----- Data shown

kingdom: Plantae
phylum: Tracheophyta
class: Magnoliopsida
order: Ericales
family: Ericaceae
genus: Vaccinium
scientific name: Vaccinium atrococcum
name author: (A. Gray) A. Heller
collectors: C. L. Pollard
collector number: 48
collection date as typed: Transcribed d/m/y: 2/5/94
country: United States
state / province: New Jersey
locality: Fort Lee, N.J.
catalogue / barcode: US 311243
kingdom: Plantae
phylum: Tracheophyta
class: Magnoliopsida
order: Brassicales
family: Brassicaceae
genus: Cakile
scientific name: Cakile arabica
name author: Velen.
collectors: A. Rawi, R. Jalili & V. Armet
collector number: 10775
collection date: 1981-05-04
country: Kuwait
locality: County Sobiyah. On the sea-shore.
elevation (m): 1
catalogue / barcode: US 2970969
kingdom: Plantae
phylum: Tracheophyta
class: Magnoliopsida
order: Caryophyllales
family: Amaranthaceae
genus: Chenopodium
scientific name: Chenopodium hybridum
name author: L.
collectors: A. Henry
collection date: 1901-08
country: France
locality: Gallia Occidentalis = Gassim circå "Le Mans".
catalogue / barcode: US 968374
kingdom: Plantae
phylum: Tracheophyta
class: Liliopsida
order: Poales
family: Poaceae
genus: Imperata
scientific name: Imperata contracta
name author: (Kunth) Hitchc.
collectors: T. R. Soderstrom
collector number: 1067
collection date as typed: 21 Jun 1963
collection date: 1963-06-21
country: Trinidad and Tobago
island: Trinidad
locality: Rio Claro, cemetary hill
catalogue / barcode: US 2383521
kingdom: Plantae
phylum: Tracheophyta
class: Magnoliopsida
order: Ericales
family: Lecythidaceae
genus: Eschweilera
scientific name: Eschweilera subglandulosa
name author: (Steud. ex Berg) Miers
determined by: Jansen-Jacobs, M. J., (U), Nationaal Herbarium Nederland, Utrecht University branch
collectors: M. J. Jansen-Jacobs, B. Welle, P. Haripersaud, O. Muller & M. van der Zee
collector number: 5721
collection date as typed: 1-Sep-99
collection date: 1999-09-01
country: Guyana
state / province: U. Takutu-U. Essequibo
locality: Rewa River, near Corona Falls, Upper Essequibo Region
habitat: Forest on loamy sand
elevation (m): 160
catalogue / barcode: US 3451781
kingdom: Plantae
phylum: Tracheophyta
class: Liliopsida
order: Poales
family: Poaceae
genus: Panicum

----------

_What the task asks:_ Copy all the items above, putting "place" wherever "locality" appears and leaving everything else unchanged.

_Problem solution:_
kingdom: Plantae
phylum: Tracheophyta
class: Magnoliopsida
order: Ericales
family: Ericaceae
genus: Vaccinium
scientific name: Vaccinium atrococcum
name author: (A. Gray) A. Heller
collectors: C. L. Pollard
collector number: 48
collection date as typed: Transcribed d/m/y: 2/5/94
country: United States
state / province: New Jersey
place: Fort Lee, N.J.
catalogue / barcode: US 311243
kingdom: Plantae
phylum: Tracheophyta
class: Magnoliopsida
order: Brassicales
family: Brassicaceae
genus: Cakile
scientific name: Cakile arabica
name author: Velen.
collectors: A. Rawi, R. Jalili & V. Armet
collector number: 10775
collection date: 1981-05-04
country: Kuwait
place: County Sobiyah. On the sea-shore.
elevation (m): 1
catalogue / barcode: US 2970969
kingdom: Plantae
phylum: Tracheophyta
class: Magnoliopsida
order: Caryophyllales
family: Amaranthaceae
genus: Chenopodium
scientific name: Chenopodium hybridum
name author: L.
collectors: A. Henry
collection date: 1901-08
country: France
place: Gallia Occidentalis = Gassim circå "Le Mans".
catalogue / barcode: US 968374
kingdom: Plantae
phylum: Tracheophyta
class: Liliopsida
order: Poales
family: Poaceae
genus: Imperata
scientific name: Imperata contracta
name author: (Kunth) Hitchc.
collectors: T. R. Soderstrom
collector number: 1067
collection date as typed: 21 Jun 1963
collection date: 1963-06-21
country: Trinidad and Tobago
island: Trinidad
place: Rio Claro, cemetary hill
catalogue / barcode: US 2383521
kingdom: Plantae
phylum: Tracheophyta
class: Magnoliopsida
order: Ericales
family: Lecythidaceae
genus: Eschweilera
scientific name: Eschweilera subglandulosa
name author: (Steud. ex Berg) Miers
determined by: Jansen-Jacobs, M. J., (U), Nationaal Herbarium Nederland, Utrecht University branch
collectors: M. J. Jansen-Jacobs, B. Welle, P. Haripersaud, O. Muller & M. van der Zee
collector number: 5721
collection date as typed: 1-Sep-99
collection date: 1999-09-01
country: Guyana
state / province: U. Takutu-U. Essequibo
place: Rewa River, near Corona Falls, Upper Essequibo Region
habitat: Forest on loamy sand
elevation (m): 160
catalogue / barcode: US 3451781
kingdom: Plantae
phylum: Tracheophyta
class: Liliopsida
order: Poales
family: Poaceae
genus: Panicum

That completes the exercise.